First, let’s deal with the implied benefit touted in the above commercial: that Verizon doesn’t throttle download speeds for wireless customers.

“Say this tube is a 4G LTE wireless network,” explains a Frenchy-sounding “SCUBA” diver (they’re not actually in SCUBA gear, but that’ nitpicking). “Verizon keeps your data flowing fast and steady, but some budget networks slow your data after you reach your limit. You can barely watch your shows. This is no way to treat people.”

Then chimes in the voice of respected actress Catherine Keener: “A better network doesn’t mess with your data.”

Thing is, Verizon did throttle 3G data for its unlimited customers — for years. It only recently stopped the practice this past summer.

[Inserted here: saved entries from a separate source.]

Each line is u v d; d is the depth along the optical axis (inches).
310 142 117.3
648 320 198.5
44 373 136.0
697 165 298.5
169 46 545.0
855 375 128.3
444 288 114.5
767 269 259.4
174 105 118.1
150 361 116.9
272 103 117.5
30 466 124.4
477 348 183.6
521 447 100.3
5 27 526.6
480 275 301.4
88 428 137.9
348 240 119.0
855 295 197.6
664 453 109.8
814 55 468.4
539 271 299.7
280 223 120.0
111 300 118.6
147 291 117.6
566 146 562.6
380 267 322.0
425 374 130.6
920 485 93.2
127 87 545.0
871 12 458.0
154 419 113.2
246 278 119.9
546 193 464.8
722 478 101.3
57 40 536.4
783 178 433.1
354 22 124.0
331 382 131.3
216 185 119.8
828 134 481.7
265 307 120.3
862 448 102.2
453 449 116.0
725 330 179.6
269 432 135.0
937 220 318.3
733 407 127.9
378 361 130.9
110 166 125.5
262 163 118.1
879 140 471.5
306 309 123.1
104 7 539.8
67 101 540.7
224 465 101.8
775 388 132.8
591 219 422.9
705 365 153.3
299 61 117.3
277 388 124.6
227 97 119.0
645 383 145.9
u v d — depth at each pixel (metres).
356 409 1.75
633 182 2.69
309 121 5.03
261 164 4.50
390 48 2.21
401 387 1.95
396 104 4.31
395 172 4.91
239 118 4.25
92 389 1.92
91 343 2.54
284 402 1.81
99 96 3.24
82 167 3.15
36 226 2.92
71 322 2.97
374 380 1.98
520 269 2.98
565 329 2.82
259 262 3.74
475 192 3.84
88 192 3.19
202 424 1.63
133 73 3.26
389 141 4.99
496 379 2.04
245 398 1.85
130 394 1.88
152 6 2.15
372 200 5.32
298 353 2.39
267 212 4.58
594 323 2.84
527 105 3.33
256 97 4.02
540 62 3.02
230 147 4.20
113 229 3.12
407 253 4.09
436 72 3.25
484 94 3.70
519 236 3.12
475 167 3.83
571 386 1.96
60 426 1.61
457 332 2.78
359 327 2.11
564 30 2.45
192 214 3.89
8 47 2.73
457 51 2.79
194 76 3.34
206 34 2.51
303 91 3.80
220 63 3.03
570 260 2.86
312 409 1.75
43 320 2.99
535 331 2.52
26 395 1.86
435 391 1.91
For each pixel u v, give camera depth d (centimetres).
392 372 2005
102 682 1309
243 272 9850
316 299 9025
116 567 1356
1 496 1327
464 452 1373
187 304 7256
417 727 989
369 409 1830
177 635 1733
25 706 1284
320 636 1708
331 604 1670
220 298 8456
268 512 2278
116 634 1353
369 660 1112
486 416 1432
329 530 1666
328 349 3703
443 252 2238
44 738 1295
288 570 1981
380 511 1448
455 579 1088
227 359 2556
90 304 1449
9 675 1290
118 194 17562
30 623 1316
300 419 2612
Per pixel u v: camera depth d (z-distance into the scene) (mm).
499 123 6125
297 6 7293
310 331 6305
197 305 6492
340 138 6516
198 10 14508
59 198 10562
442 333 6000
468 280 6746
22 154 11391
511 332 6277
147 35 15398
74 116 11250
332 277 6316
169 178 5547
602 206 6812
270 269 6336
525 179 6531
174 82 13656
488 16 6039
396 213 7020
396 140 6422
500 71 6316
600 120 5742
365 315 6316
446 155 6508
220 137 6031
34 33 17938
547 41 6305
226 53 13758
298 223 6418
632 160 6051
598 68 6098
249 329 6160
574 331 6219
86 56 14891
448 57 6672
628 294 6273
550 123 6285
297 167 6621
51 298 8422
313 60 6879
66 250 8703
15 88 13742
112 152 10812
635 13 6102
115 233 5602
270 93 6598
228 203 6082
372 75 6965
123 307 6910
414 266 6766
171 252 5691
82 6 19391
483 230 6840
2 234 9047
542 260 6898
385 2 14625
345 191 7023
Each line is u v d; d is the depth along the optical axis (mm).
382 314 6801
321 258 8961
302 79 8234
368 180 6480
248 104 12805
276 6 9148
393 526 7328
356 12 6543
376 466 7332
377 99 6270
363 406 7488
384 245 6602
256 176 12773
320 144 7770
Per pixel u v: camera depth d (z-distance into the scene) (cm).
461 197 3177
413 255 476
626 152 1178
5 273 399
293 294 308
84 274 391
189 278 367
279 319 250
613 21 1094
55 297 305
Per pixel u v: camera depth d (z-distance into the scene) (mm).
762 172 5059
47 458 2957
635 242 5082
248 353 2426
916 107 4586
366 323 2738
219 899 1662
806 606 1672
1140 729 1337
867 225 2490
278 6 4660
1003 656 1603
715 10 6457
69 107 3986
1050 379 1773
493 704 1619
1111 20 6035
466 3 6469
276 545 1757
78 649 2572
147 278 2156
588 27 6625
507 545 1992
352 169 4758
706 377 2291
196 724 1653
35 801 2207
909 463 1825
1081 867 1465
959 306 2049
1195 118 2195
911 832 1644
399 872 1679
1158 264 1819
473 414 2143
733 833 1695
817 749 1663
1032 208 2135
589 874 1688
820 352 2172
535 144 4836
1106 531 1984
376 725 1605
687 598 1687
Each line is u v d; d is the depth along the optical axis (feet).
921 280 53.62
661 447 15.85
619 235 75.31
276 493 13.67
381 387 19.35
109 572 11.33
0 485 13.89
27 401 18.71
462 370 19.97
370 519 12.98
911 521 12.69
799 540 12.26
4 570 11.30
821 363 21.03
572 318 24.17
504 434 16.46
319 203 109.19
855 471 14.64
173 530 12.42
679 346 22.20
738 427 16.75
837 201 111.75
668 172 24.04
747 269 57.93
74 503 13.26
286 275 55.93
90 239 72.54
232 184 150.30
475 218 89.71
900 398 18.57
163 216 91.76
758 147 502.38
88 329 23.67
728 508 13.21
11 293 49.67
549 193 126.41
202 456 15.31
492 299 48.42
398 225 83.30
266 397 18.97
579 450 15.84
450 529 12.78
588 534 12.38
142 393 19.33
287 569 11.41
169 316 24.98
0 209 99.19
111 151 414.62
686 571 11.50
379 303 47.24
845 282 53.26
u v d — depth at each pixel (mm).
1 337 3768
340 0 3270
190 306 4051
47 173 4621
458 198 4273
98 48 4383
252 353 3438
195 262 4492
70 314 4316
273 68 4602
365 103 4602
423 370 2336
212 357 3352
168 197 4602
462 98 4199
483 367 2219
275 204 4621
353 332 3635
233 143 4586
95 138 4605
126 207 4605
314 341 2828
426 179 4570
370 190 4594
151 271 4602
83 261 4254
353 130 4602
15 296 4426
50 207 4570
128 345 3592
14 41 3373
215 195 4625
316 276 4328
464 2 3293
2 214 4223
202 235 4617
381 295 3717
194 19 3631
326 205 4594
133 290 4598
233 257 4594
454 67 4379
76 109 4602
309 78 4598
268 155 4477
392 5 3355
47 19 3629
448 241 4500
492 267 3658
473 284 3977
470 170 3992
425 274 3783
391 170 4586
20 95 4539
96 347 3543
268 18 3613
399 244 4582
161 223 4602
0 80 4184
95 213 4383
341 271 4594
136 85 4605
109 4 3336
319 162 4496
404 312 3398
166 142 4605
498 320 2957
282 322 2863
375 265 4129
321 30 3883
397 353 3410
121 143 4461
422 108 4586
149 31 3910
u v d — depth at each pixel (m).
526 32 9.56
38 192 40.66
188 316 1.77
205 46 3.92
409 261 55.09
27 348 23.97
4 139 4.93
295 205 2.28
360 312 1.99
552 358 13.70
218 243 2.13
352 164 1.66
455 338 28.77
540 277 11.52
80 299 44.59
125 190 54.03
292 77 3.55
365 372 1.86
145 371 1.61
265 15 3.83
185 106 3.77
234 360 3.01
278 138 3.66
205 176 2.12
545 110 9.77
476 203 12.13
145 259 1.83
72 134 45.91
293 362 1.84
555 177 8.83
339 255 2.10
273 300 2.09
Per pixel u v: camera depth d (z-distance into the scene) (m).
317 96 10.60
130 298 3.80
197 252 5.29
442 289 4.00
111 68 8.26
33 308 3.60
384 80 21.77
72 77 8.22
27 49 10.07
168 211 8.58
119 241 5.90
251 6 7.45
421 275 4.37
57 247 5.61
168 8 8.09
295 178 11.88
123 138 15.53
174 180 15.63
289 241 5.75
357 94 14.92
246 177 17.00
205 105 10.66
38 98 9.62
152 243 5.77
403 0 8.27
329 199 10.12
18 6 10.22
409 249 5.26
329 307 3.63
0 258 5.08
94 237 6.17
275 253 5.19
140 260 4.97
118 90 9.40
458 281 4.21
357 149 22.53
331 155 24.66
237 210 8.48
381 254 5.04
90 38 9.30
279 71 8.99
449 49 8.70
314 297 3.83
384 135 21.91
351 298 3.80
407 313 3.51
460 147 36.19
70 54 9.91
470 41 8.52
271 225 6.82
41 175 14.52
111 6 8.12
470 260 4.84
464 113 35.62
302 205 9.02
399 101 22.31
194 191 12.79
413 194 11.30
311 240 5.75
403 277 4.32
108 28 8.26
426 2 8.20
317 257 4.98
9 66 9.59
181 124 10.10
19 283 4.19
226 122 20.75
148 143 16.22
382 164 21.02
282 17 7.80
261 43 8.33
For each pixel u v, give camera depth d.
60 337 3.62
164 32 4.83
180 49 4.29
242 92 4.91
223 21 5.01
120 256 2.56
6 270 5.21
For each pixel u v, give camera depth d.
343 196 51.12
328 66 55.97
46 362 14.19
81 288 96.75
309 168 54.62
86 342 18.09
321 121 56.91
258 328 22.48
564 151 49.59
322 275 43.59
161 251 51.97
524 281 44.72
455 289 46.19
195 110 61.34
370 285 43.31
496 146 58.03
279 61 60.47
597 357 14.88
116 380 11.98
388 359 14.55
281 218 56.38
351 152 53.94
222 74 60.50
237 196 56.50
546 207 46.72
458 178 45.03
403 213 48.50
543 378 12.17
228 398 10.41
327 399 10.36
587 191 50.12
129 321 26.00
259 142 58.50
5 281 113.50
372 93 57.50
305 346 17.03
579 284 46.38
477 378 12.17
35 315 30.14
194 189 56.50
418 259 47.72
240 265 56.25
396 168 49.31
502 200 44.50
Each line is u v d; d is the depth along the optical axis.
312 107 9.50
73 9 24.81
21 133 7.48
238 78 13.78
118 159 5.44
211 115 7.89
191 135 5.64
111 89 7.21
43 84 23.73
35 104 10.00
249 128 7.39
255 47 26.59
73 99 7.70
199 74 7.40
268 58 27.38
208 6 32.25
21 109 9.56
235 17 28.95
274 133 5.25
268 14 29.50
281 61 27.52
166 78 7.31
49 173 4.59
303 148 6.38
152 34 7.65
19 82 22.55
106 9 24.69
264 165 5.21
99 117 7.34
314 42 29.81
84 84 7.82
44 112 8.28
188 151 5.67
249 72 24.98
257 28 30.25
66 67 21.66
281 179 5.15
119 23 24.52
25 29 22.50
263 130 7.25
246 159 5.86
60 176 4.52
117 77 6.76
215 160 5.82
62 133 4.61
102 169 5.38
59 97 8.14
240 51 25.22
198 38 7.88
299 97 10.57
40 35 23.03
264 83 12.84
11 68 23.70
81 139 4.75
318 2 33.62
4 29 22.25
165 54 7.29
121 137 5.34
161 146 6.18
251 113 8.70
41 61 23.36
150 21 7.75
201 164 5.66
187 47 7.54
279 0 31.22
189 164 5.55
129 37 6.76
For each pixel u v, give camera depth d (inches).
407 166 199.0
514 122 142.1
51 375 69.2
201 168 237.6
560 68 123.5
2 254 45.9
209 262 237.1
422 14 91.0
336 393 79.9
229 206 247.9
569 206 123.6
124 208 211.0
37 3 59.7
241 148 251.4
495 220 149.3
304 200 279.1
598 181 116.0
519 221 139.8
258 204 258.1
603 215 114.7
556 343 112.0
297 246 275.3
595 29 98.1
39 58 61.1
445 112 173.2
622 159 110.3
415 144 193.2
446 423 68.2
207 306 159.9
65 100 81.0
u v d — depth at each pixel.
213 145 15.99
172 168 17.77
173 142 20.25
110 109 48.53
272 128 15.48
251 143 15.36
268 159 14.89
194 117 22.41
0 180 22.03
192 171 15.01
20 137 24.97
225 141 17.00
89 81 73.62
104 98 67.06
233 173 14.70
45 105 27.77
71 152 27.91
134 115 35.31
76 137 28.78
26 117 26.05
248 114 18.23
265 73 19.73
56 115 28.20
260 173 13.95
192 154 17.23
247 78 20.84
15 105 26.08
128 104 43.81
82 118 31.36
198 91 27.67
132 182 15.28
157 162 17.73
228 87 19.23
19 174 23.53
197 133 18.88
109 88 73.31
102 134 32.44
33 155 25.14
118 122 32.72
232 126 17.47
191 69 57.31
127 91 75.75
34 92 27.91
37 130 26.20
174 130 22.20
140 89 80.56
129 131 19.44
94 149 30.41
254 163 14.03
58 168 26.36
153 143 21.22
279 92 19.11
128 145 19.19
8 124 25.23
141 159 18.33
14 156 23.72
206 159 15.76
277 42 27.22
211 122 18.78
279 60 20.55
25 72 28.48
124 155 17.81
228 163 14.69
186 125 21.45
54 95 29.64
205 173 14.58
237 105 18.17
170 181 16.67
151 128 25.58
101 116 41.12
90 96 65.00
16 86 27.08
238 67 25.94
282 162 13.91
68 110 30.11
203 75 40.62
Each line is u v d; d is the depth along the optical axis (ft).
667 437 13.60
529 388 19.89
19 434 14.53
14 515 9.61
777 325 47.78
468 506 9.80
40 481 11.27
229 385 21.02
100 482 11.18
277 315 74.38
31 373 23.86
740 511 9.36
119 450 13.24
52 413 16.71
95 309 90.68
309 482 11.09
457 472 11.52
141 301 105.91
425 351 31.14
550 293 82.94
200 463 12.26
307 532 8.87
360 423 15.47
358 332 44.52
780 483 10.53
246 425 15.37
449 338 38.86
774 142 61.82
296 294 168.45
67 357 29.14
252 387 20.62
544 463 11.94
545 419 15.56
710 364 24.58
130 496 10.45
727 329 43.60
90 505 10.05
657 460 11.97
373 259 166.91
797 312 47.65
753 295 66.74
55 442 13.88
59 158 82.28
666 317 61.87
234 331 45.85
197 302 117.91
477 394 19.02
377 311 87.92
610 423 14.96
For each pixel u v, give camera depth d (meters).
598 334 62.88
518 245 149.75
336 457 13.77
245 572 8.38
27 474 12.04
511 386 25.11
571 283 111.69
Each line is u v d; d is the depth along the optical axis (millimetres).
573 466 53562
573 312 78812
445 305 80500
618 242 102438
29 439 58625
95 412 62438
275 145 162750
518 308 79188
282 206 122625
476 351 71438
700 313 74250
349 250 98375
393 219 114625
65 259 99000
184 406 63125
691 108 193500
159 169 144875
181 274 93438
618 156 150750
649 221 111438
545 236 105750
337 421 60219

And in 2014 Verizon wanted to throttle those same users on its LTE network but decided not to after the head of the FCC questioned the company’s motives.

Verizon’s doesn’t throttle customers for going over their limit; it charges them a lot of extra money — $15 once you past your monthly allotment and additional $15 for each gigabyte after that.

It’s worth noting: While Verizon may no longer be throttling unlimited users, it did just jack up the price for their service by $20/month to effectively drive those customers into tiered plans.

Now let’s consider the bigger Verizon-related message of “A better network doesn’t mess with your data.”

This is where we remind you that Verizon spent four years suing and appealing the FCC over the 2010 net neutrality rules just so it could mess with customers’ data.

Verizon, in both its FiOS and wireless forms, wants to be able to decide which content providers get the fastest access to the company’s end-users. More importantly, Verizon wants to be able to charge a lot of money to deep-pocketed content providers for adequate service.

This is, by definition, “messing with your data.”

The company, along with Comcast, AT&T, Time Warner Cable, and other major Internet Service Providers, have already messed with customers’ data when they decided to allow Netflix data to bottleneck at the points where Netflix’s bandwidth providers connected to ISP’s “last mile” networks.

The goal here was to get Netflix to pay up for more direct connections to these networks — and it worked. Netflix paid the money and speeds improved (eventually).

But in the second new Verizon ad that aired over the weekend, the company implies that when Verizon experiences congestion, it increases capacity. The ad just leaves out the “*” that this capacity increase happens after the content provider pays for it to happen.